Loy became a part of the avant-garde movement in New York City. She was recognized for her feminism and her modern verse. Her poems, especially her wartime work, often dealt with sex. However, her poetry also disturbed a few of her more conservative contemporaries. Marianne Moore found herself uneasy in Loy’s company, and Amy Lowell was so incensed by the publication of Loy’s “Love Songs” in Others magazine that she refused to submit any more work to the periodical. Conrad Aiken encouraged readers to “pass lightly over the . . . tentacular quiverings of Mina Loy,” and John Collier cited Loy’s verse as an example of “the need for objective standards.” Still, Loy had many admirers, among them William Carlos Williams, Marcel Duchamp, and the members of the New York Dada group, including the Swiss poet and boxer Arthur Cravan, whom she married in 1918.
In 1921, Ezra Pound wrote to Marianne Moore: “Is there anyone in America except you, Bill [William Carlos Williams], and Mina Loy who can write anything of interest in verse?” However, for decades, Loy was virtually invisible alongside many of her fellow Modernists. While she makes colorful appearances in the biographies of many other writers and artists, including those of Moore, Stein, Djuna Barnes, Marcel Duchamp, Ernest Hemingway, and James Joyce, Loy had no biography of her own until 1996, when Becoming Modern: The Life of Mina Loy by Carolyn Burke (Farrar, Straus & Giroux, 1996) was released along with a new edition of her poems, The Lost Lunar Baedeker.

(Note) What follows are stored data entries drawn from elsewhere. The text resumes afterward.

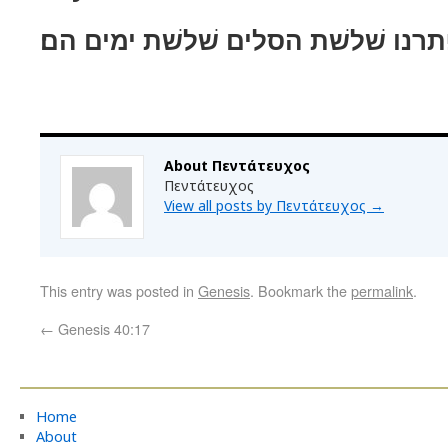
תרנו שׁלשׁת הסלים שׁלשׁת ימים הם׃
About Πεντάτευχος
Πεντάτευχος
View all posts by Πεντάτευχος
→
This entry was posted in
Genesis
. Bookmark the
permalink
.
←
Genesis 40:17
Home
About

In 1923, Loy returned to Paris, where she published Lunar, Baedecker (Contact Publishing, 1923). After this poetry collection, she turned her attention to visual arts and prose. Loy has been labeled a Futurist, Dadaist, Surrealist, feminist, conceptualist, Modernist, and Postmodernist. Experimenting with media in her artwork, she moved from oil to ink by World War I, then lighting fixtures in the late 1920s, and finally to sculptures featuring items collected from the streets and garbage cans of Manhattan. She allied herself with her visual art more than her writing, claiming at the end of her life that she “never was a poet.”
Loy became reclusive in her later years, and lacked any interest in building a reputation for herself. Loy died on September 25, 1966 in Aspen, Colorado, leaving behind an unfinished biography of Isadora Duncan and an unpublished collection of poems she had written during the 1940s.